Great, thanks for reporting, testing and feedback.
You may use pacmd list-sink-inputs
command on the PA server machine to get the current list of streams from PulseAudio. If these zombie streams are there, it means PulseAudio haven't noticed that they are gone. If they are not there, it's probably a fault on the volume control app side.
Seems then that PA is not seeing that they are gone. So would you suggest a bug report to PA upstream, or is there something about the way the streams are opened, that keeps them for ever?
[baz@leno ~]$ pacmd list-sink-inputs
5 sink input(s) available.
index: 0
driver:
media.name = "AirbandLeno"
application.name = "rtl_airband"
native-protocol.peer = "TCP/IP client from 192.168.1.96:37514"
native-protocol.version = "32"
application.process.id = "22992"
application.process.user = "root"
application.process.host = "raspberrypi"
application.process.binary = "rtl_airband"
application.language = "C"
application.process.machine_id = "41b2082c495a49eb98535e0841ee519c"
module-stream-restore.id = "sink-input-by-application-name:rtl_airband"
index: 7
driver:
Streams are carried over plain TCP connections. When you hibernate the server, the client (rtl_airband) detects stream latency increasing and eventually exceeding the threshold, which causes it to close the connection to PA server and try again. However the FIN packets closing the connection will not make it to the server, because it's hibernated, so after you wake up the server, it will still think the connection is open and PA server will attempt to continue reading from it. But it's not possible to detect TCP peer death only by reading from the socket (it looks like the client is not sending anything). TCP keepalives would have to be enabled on the connection to make this possible, however PA does not seem to utilize keepalives on TCP connections with clients. So the socket on the server will probably hang indefinitely.
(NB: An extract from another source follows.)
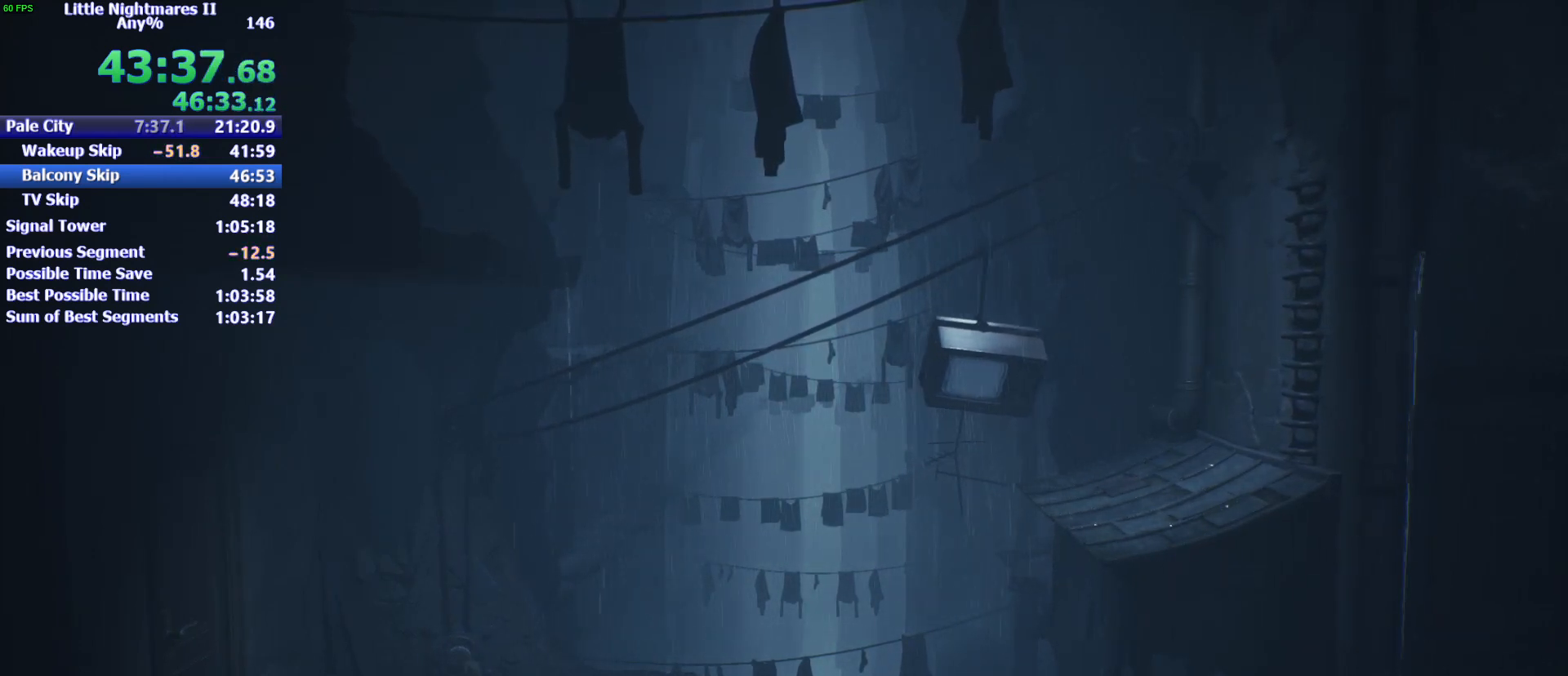
{"keys": ["w"], "mouse": ["left"], "events": [[167, "d", "up"]]}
I don't know if there is a good solution to this case, nor I'm even sure if the above is correct int the PA context. You may want to ask a question on PA mailing list or file them an issue - at least you will know for sure.
Fix for the PA assertion issue released in version 3.0.0.
As far as the original issue is concerned - the example service file does not force a restart of rtl_airband on crash, however it's just a config file, so anybody is free to customize it to suit his/her needs.
Closing.
For your reference I have reported the suspend/resume issue with pulseaudio upstream here: https://bugs.freedesktop.org/show_bug.cgi?id=104994
First, thanks for working on this project and great work.
Current systemd service file doesn't restart service on crash, it contains
Restart=no
- https://github.com/szpajder/RTLSDR-Airband/blob/master/init.d/rtl_airband.service.I assume this way done to avoid going in a restart loop in case service quite due to an invalid configuration file (this could be prevented by setting
StartLimitBurst
andStartLimitIntervalSec
option.)I think it would still make sense to restart service on crash, because there scenarios where service crashes and restart brings it back up without any other interaction needed.
For example, from my log file:
This happens quite often and simply restarting the service brings it back up and solves the problem (
Restart=on-failure
in systemd service file).